[Chicago] Chicago Digest, Vol 121, Issue 6

Tue Sep 8 21:57:45 CEST 2015

Dear Luellen
Parallel computing , big data and a talk about ocaml are beyond the scope
of the talk.
I know about functional programming and ocaml in general can you email me
personally about these topics ? I would like to help you understand these
but it would be best to do this off of the list
Sincerely
Joshua herman
On Tue, Sep 8, 2015 at 2:55 PM Lewit, Douglas <d-lewit at neiu.edu> wrote:

> Thanks Tanya!  Yes, someone at Northeastern told me the three keys to
> success in big data are 1) Python, 2) R and finally 3) Hadoop, which he
> said is really an extension of SQL.  I'm sure that next week the three keys
> to success will be something else!  Technology is great, but it's changing
> faster than I can keep pace with it.  I wonder how many people feel that
> way???
>
> What time does the presentation officially begin on Thursday evening?  6
> pm?  What time does it end?  Is it structures like a classroom or is it
> more open-ended?  Just one group?  Or does it get split up into many
> different sub-groups?
>
> I don't know a lot about "parallel computing" other than this is what Java
> programmers call "Threads".  I think (not too sure really) that when you
> "thread" an algorithm, you allocate one core for one part of the algorithm
> and then another core for another part of the algorithm, and so on and so
> forth, and then at the end it all has to get magically pieced back
> together.  ( Sounds like a merge sort problem to me! )  What about Python?
> Does Python support this multicore approach or "threading"?  I really don't
> know.  Jon Haroop, the author of "Ocaml For Scientists" told me that the
> Ocaml programming language became much less popular in the early 2000's
> because its main developer underestimated the impact of multicore
> technology on modern programming.

• • • •

# [Task a]
According to the digest, who wrote "Ocaml For Scientists"?

• • • •

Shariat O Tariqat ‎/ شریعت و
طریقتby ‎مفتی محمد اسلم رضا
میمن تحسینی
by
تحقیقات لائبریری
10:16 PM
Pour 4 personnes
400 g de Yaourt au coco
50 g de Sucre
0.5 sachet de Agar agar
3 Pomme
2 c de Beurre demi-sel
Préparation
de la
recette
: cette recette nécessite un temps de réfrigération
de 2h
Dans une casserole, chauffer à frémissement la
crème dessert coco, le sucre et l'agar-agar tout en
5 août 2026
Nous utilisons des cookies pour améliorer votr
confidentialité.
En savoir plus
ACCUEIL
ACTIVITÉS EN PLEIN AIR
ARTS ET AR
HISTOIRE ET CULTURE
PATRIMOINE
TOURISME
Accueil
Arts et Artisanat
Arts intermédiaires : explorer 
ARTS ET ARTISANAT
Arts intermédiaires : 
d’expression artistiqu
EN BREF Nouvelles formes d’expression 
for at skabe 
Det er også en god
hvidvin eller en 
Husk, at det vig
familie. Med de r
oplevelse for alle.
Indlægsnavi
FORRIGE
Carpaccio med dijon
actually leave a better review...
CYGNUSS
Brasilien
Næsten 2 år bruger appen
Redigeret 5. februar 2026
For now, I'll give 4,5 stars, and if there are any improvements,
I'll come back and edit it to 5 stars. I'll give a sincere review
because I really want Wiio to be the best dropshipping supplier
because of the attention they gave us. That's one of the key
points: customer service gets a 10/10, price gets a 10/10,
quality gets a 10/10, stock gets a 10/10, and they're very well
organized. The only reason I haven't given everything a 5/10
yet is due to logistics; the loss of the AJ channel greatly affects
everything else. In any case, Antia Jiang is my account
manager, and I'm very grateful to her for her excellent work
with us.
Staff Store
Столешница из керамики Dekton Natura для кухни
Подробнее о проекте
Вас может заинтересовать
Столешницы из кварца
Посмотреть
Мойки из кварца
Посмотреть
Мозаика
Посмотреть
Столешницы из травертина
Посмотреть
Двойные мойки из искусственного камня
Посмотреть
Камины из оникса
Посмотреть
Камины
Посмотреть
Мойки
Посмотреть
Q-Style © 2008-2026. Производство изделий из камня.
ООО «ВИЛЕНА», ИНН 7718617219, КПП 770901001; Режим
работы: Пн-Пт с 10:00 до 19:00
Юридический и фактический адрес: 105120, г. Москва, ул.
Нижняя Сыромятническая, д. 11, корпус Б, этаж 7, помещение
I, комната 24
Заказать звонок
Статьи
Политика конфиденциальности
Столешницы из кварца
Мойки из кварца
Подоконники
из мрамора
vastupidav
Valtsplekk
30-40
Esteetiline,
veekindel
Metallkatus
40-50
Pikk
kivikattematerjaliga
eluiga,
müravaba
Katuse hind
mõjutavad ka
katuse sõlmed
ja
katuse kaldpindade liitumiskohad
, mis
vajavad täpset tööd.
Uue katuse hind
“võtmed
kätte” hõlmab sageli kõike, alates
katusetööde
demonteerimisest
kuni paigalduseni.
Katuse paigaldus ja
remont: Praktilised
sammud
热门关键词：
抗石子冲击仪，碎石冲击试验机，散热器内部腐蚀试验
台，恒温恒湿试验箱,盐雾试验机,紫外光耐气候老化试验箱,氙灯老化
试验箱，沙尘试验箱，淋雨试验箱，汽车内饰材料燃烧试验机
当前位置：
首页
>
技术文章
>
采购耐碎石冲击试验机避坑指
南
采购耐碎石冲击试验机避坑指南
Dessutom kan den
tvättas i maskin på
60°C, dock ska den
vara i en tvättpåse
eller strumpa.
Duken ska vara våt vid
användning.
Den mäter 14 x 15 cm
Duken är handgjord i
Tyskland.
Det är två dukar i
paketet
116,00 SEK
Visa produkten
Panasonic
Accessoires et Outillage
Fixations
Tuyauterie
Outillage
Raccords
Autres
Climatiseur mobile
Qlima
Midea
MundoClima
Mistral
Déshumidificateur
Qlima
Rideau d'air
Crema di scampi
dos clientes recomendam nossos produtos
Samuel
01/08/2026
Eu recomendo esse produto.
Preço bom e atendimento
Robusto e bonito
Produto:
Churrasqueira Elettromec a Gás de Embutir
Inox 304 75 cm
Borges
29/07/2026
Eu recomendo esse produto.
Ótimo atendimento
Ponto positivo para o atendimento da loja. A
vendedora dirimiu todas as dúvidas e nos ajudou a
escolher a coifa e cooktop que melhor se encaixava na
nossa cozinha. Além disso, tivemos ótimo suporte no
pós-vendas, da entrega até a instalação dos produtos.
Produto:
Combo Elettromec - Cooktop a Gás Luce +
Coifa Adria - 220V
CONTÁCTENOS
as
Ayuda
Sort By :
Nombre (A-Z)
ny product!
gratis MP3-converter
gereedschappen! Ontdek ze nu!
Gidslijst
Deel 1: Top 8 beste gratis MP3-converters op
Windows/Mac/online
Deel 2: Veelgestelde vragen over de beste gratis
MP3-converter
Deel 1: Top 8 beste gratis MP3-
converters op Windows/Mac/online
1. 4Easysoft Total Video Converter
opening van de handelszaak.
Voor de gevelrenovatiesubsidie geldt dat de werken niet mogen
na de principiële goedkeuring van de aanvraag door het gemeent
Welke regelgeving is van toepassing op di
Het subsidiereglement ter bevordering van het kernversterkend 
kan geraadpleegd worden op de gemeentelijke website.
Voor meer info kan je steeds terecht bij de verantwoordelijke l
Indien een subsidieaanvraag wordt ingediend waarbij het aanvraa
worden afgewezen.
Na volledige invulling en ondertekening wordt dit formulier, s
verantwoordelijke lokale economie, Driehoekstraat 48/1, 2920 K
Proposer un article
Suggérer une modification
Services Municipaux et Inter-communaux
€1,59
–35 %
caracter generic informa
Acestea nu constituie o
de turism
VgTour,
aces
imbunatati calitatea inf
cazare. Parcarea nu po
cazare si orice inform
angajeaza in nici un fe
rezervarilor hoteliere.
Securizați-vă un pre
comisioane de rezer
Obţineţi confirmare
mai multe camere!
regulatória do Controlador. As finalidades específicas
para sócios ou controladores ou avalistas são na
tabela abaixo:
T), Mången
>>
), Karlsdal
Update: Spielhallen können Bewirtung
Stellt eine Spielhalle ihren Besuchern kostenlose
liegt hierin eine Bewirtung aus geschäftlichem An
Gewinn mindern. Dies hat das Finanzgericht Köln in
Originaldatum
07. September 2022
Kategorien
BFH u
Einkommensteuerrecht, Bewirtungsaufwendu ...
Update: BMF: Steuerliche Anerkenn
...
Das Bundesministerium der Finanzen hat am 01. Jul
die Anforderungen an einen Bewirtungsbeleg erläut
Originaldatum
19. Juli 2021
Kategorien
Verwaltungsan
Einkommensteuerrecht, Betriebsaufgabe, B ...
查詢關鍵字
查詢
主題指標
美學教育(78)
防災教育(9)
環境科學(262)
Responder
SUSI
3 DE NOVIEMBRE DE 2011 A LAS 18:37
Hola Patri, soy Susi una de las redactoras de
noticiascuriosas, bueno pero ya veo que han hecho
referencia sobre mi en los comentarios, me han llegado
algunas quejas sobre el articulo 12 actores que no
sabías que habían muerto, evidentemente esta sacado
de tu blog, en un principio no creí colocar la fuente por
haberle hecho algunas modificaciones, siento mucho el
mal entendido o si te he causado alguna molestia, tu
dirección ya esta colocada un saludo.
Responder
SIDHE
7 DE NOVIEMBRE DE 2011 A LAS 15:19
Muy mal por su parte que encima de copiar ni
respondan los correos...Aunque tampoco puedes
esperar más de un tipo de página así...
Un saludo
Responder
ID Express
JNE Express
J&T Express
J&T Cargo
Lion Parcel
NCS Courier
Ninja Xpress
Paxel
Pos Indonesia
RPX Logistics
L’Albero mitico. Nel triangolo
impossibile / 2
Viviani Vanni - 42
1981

• • • •

# [Task b]
Quote the entries from their first line up to and including the line that contains "Dans une casserole, chauffer".

# [Exercise answer a]
Jon Haroop

# [Exercise answer b]
Shariat O Tariqat ‎/ شریعت و
طریقتby ‎مفتی محمد اسلم رضا
میمن تحسینی
by
تحقیقات لائبریری
10:16 PM
Pour 4 personnes
400 g de Yaourt au coco
50 g de Sucre
0.5 sachet de Agar agar
3 Pomme
2 c de Beurre demi-sel
Préparation
de la
recette
: cette recette nécessite un temps de réfrigération
de 2h
Dans une casserole, chauffer à frémissement la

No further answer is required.